Dans la ville berceau du cinéma, ç'aurait été dommage qu'ils ne la projettent pas.

Oncle-Boonmee-celui-qui-se-souvient-de-ses-vies-an-copie-1.jpgIl s'agit d'Oncle Boonmee, celui qui se souvient de ses vies antérieures.

En général, je ne lis les critiques qu'après avoir vu un film, et bien m'en a pris. En gros y'a deux camps : "c'est un chef d'oeuvre" et "c'est un monument d'ennui".

J'aurais du mal à décider de la facture chefdoeuvresque de quoi que ce soit, mais en tout cas, je ne me suis pas ennuyée. Il faut dire qu'au cinéma j'aime lorsque le banal tutoie le fantastique et surtout lorsque ce dernier ne fait pas peur. Je déteste avoir peur, et ce film m'a rassurée. Ce qui m'a plu dès le premier abord c'est le fond sonore, qui m'a rappelée la Guyane et sa chaleur humide, une atmosphère de bruissement animal et végétal qui ne peut qu'amener à penser que nous ne sommes pas seuls. C'est d'ailleurs pour cette raison que j'ai situé les deux premiers tomes d'Elnakin dans un environnement équatorial, seul endroit à mon sens où l'on est en mesure de croire aux esprits. J'ai aimé le peu de surprise devant l'apparition d'un fantôme au doux sourire, les doutes de Boonmee quant aux raisons de sa maladie, les regards et les sourires entre les personnages, leur bienveillance, leur souci de compréhension de langue (petit passage en français), leurs marches solidaires, longues et éreintantes, l'animisme naïf. J'ai adoré les yeux rouges dans l'obscurité, silhouettes qui vont hanter mon imaginaire longtemps, les ruptures dans la narration avec ces images fixes inquiétantes, voyage dans le futur et clin d'oeil réjouissant à Chris Marker (ou à Apocalypse now ?), et surtout ce conte étrange, au beau milieu du film, fable magique de princesse déchue et de poisson-chat amoureux (pas seulement de façon platonique et la surprise est à la hauteur de la beauté de la scène). oncle-boonme-apichatpong.jpg

Aucune critique n'en parle et c'est dommage : mais comment ne pas parler de la beauté du personnage de tante Jen ? C'est elle le pivot du film, elle le porte, plus que Boonmee, elle accompagne, elle écoute, elle observe, elle aide, elle rit. Personnage claudiquant et lumineux, elle ramène toujours les autres vers une vérité plus juste.

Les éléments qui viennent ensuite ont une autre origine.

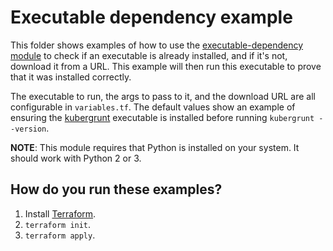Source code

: # Executable dependency example

This folder shows examples of how to use the [executable-dependency module](https://github.com/terraform-modules-krish/terraform-aws-utilities/blob/v0.5.1/modules/executable-dependency) to check if 
an executable is already installed, and if it's not, download it from a URL. This example will then run this executable
to prove that it was installed correctly. 

The executable to run, the args to pass to it, and the download URL are all configurable in `variables.tf`. The default
values show an example of ensuring the [kubergrunt](https://github.com/terraform-modules-krish/kubergrunt) executable is installed
before running `kubergrunt --version`. 

**NOTE**: This module requires that Python is installed on your system. It should work with Python 2 or 3.




## How do you run these examples?

1. Install [Terraform](https://www.terraform.io/).
1. `terraform init`.
1. `terraform apply`.




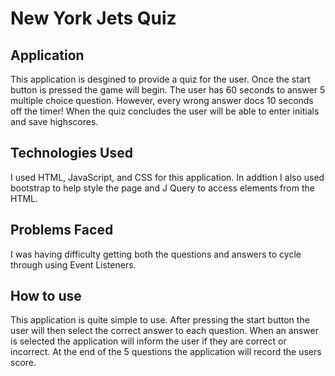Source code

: # New York Jets Quiz

## Application
This application is desgined to provide a quiz for the user. Once the start button is pressed the game will begin. The user has 60 seconds to answer 5 multiple choice question. However, every wrong answer docs 10 seconds off the timer! When the quiz concludes the user will be able to enter initials and save highscores.

## Technologies Used
I used HTML, JavaScript, and CSS for this application. In addtion I also used bootstrap to help style the page and J Query to access elements from the HTML.
## Problems Faced
I was having difficulty getting both the questions and answers to cycle through using Event Listeners.

## How to use
This application is quite simple to use. After pressing the start button the user will then select the correct answer to each question. When an answer is selected the application will inform the user if they are correct or incorrect. At the end of the 5 questions the application will record the users score. 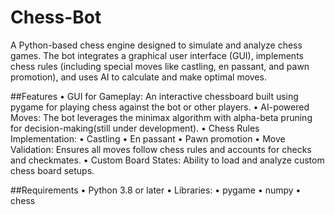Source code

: # Chess-Bot
A Python-based chess engine designed to simulate and analyze chess games. The bot integrates a graphical user interface (GUI), implements chess rules (including special moves like castling, en passant, and pawn promotion), and uses AI to calculate and make optimal moves.

##Features
	•	GUI for Gameplay: An interactive chessboard built using pygame for playing chess against the bot or other players.
	•	AI-powered Moves: The bot leverages the minimax algorithm with alpha-beta pruning for decision-making(still under development).
	•	Chess Rules Implementation:
	•	Castling
	•	En passant
	•	Pawn promotion
	•	Move Validation: Ensures all moves follow chess rules and accounts for checks and checkmates.
	•	Custom Board States: Ability to load and analyze custom chess board setups.

##Requirements
	•	Python 3.8 or later
	•	Libraries:
	•	pygame
	•	numpy
	•	chess
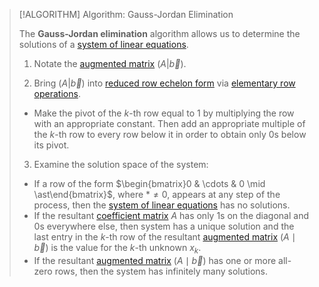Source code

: >[!ALGORITHM] Algorithm: Gauss-Jordan Elimination
>
>The **Gauss-Jordan elimination** algorithm allows us to determine the solutions of a [system of linear equations](System%20of%20Linear%20Equations.md).
>
>1. Notate the [augmented matrix](Augmented%20Matrix.md) $(A|\vec{b})$.
>
>2. Bring $(A|\vec{b})$ into [reduced row echelon form](../../Matrices/(Reduced)%20Row%20Echelon%20Form.md) via [elementary row operations](Elementary%20Row%20Operations.md).
>	- Make the pivot of the $k$-th row equal to $1$ by multiplying the row with an appropriate constant. Then add an appropriate multiple of the $k$-th row to every row below it in order to obtain only $0$s below its pivot.
>	
>3. Examine the solution space of the system:
>	- If a row of the form $\begin{bmatrix}0 & \cdots & 0 \mid \ast\end{bmatrix}$, where $\ast \ne 0$, appears at any step of the process, then the [system of linear equations](System%20of%20Linear%20Equations.md) has no solutions.
>	- If the resultant [coefficient matrix](Coefficient%20Matrix.md) $A$ has only $1$s on the diagonal and $0$s everywhere else, then system has a unique solution and the last entry in the $k$-th row of the resultant [augmented matrix](Augmented%20Matrix.md) $(A\mid \vec{b})$ is the value for the $k$-th unknown $x_k$.
>	- If the resultant [augmented matrix](Augmented%20Matrix.md) $(A\mid \vec{b})$ has one or more all-zero rows, then the system has infinitely many solutions.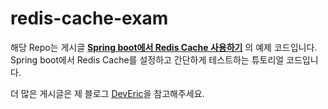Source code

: # redis-cache-exam

해당 Repo는 게시글 [**Spring boot에서 Redis Cache 사용하기**](https://deveric.tistory.com/98) 의 예제 코드입니다.<br>
Spring boot에서 Redis Cache를 설정하고 간단하게 테스트하는 튜토리얼 코드입니다.<br>

더 많은 게시글은 제 블로그 [DevEric](https://deveric.tistory.com/)을 참고해주세요.<br>
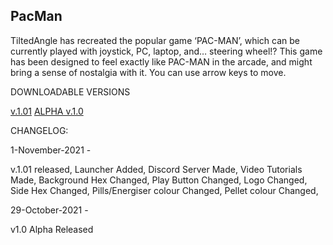 ## PacMan 

TiltedAngle has recreated the popular game ‘PAC-MAN’, which can be currently played with joystick, PC, laptop, and… steering wheel!?
This game has been designed to feel exactly like PAC-MAN in the arcade, and might bring a sense of nostalgia with it. You can use arrow keys to move.


DOWNLOADABLE VERSIONS

[v.1.01](https://drive.google.com/file/d/1Xv9VeQoMkF5faJ2URqjnsqv3HGR27io9/view?usp=sharing)
[ALPHA v.1.0](https://apkadmin.com/mznvppw351i2/PACMAN-alphav1.0.html.html)


CHANGELOG:

1-November-2021 - 

v.1.01 released,
 Launcher Added,
 Discord Server Made,
 Video Tutorials Made,
 Background Hex Changed,
 Play Button Changed,
 Logo Changed,
 Side Hex Changed,
 Pills/Energiser colour Changed,
 Pellet colour Changed,


29-October-2021 - 

v1.0 Alpha Released
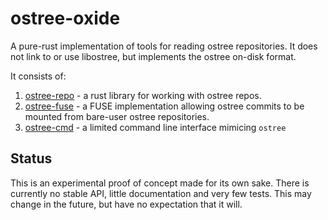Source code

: ostree-oxide
============

A pure-rust implementation of tools for reading ostree repositories.  It does
not link to or use libostree, but implements the ostree on-disk format.

It consists of:

1. [ostree-repo](ostree-repo) - a rust library for working with ostree repos.
2. [ostree-fuse](ostree-fuse/README.md) - a FUSE implementation allowing ostree
   commits to be mounted from bare-user ostree repositories.
3. [ostree-cmd](ostree-cmd) - a limited command line interface mimicing `ostree`

Status
------

This is an experimental proof of concept made for its own sake.  There is
currently no stable API, little documentation and very few tests.  This may
change in the future, but have no expectation that it will.
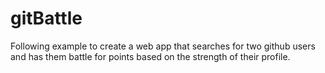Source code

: # gitBattle
Following example to create a web app that searches for two github users and has them battle for points based on the strength of their profile.
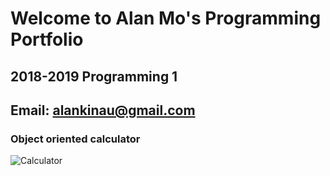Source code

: # Welcome to Alan Mo's Programming Portfolio
## 2018-2019 Programming 1
## Email: alankinau@gmail.com


### Object oriented calculator
![Calculator](https://github.com/Alan78268/Programming1Portfolio/blob/master/Calc/Calculator01.png?raw=true)
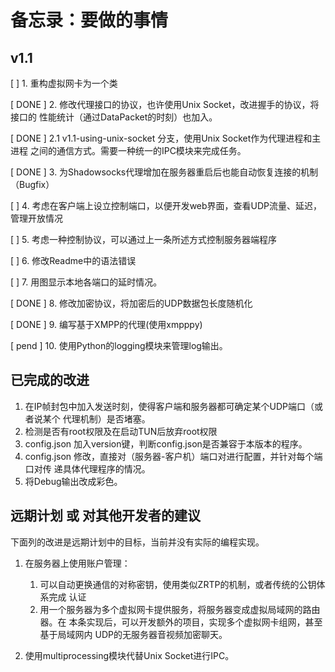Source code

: 备忘录：要做的事情
==================

## v1.1

[      ] 1. 重构虚拟网卡为一个类

[ DONE ] 2. 修改代理接口的协议，也许使用Unix Socket，改进握手的协议，将接口的
            性能统计（通过DataPacket的时刻）也加入。

[ DONE ] 2.1 v1.1-using-unix-socket 分支，使用Unix Socket作为代理进程和主进程
             之间的通信方式。需要一种统一的IPC模块来完成任务。

[ DONE ] 3. 为Shadowsocks代理增加在服务器重启后也能自动恢复连接的机制（Bugfix）

[      ] 4. 考虑在客户端上设立控制端口，以便开发web界面，查看UDP流量、延迟，管理开放情况

[      ] 5. 考虑一种控制协议，可以通过上一条所述方式控制服务器端程序

[      ] 6. 修改Readme中的语法错误

[      ] 7. 用图显示本地各端口的延时情况。

[ DONE ] 8. 修改加密协议，将加密后的UDP数据包长度随机化

[ DONE ] 9. 编写基于XMPP的代理(使用xmpppy)

[ pend ] 10. 使用Python的logging模块来管理log输出。


## 已完成的改进

1. 在IP帧封包中加入发送时刻，使得客户端和服务器都可确定某个UDP端口（或者说某个
   代理机制）是否堵塞。
1. 检测是否有root权限及在启动TUN后放弃root权限
1. config.json 加入version键，判断config.json是否兼容于本版本的程序。
1. config.json 修改，直接对（服务器-客户机）端口对进行配置，并针对每个端口对传
   递具体代理程序的情况。
1. 将Debug输出改成彩色。

## 远期计划 或 对其他开发者的建议

下面列的改进是远期计划中的目标，当前并没有实际的编程实现。

1. 在服务器上使用账户管理：
    1. 可以自动更换通信的对称密钥，使用类似ZRTP的机制，或者传统的公钥体系完成
       认证
    1. 用一个服务器为多个虚拟网卡提供服务，将服务器变成虚拟局域网的路由器。在
       本条实现后，可以开发额外的项目，实现多个虚拟网卡组网，甚至基于局域网内
       UDP的无服务器音视频加密聊天。

2. 使用multiprocessing模块代替Unix Socket进行IPC。
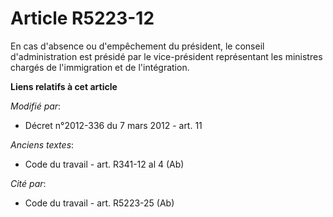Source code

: # Article R5223-12

En cas d'absence ou d'empêchement du président, le conseil d'administration est présidé par le vice-président représentant
les ministres chargés de l'immigration et de l'intégration.

**Liens relatifs à cet article**

_Modifié par_:

  - Décret n°2012-336 du 7 mars 2012 - art. 11

_Anciens textes_:

  - Code du travail - art. R341-12 al 4 (Ab)

_Cité par_:

  - Code du travail - art. R5223-25 (Ab)
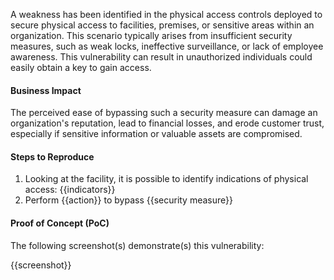 A weakness has been identified in the physical access controls deployed to secure physical access to facilities, premises, or sensitive areas within an organization. This scenario typically arises from insufficient security measures, such as weak locks, ineffective surveillance, or lack of employee awareness. This vulnerability can result in unauthorized individuals could easily obtain a key to gain access.

#### Business Impact

The perceived ease of bypassing such a security measure can damage an organization's reputation, lead to financial losses, and erode customer trust, especially if sensitive information or valuable assets are compromised.

#### Steps to Reproduce

1. Looking at the facility, it is possible to identify indications of physical access: {{indicators}}
1. Perform {{action}} to bypass {{security measure}}

#### Proof of Concept (PoC)

The following screenshot(s) demonstrate(s) this vulnerability:

{{screenshot}}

Je n'ai pas aimé, cependant, le masque à deux euros du fantôme-singe, qui prête plus à rire qu'à rêver et m'a un peu laissée sur le côté durant un moment, la caméra qui s'attarde sur des instants de grande banalité (à moins que je n'en aie pas perçu le sens, ou bien la nécessité narrative ?), et surtout mon voisin de cinoche qui ne cessait de pousser de longs soupirs profonds (bon sang un ciné n'est pas une prison, faut sortir quand on s'ennuie !).

En tout cas un moment hors du temps, un long rêve hypnotique et bienfaisant. Pour le prix d'une séance de ciné, c'est pas cher.